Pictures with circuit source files
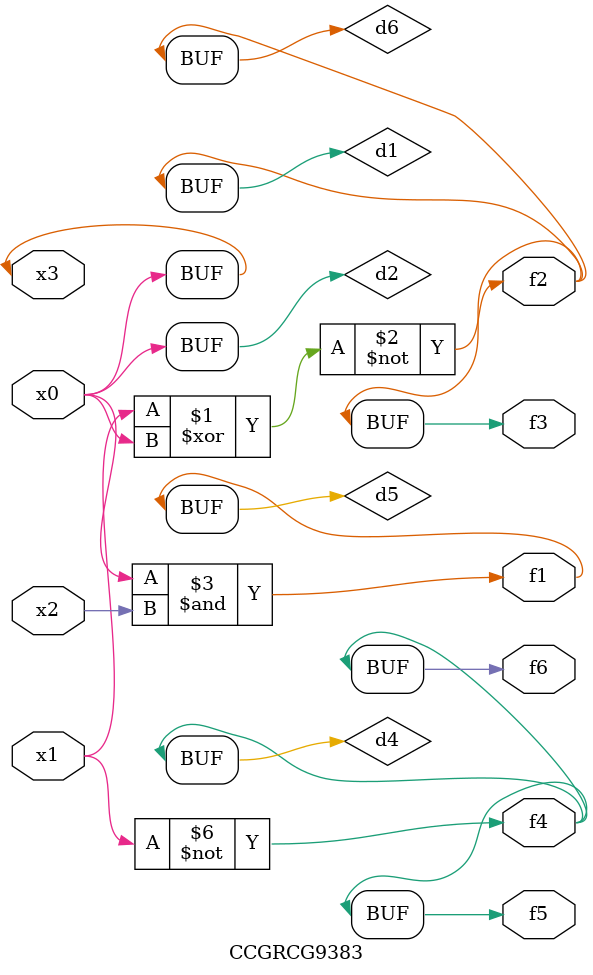
<source format=v>
module CCGRCG9383(
	input x0, x1, x2, x3,
	output f1, f2, f3, f4, f5, f6
);

	wire d1, d2, d3, d4, d5, d6;

	xnor (d1, x1, x3);
	buf (d2, x0, x3);
	nand (d3, x0, x2);
	not (d4, x1);
	nand (d5, d3);
	or (d6, d1);
	assign f1 = d5;
	assign f2 = d6;
	assign f3 = d6;
	assign f4 = d4;
	assign f5 = d4;
	assign f6 = d4;
endmodule

</source>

*Exercise brief*:
Reproduce every entry word for word, but skip any pictures.

*Task answer*:
<source format=v>
module CCGRCG9383(
	input x0, x1, x2, x3,
	output f1, f2, f3, f4, f5, f6
);

	wire d1, d2, d3, d4, d5, d6;

	xnor (d1, x1, x3);
	buf (d2, x0, x3);
	nand (d3, x0, x2);
	not (d4, x1);
	nand (d5, d3);
	or (d6, d1);
	assign f1 = d5;
	assign f2 = d6;
	assign f3 = d6;
	assign f4 = d4;
	assign f5 = d4;
	assign f6 = d4;
endmodule

</source>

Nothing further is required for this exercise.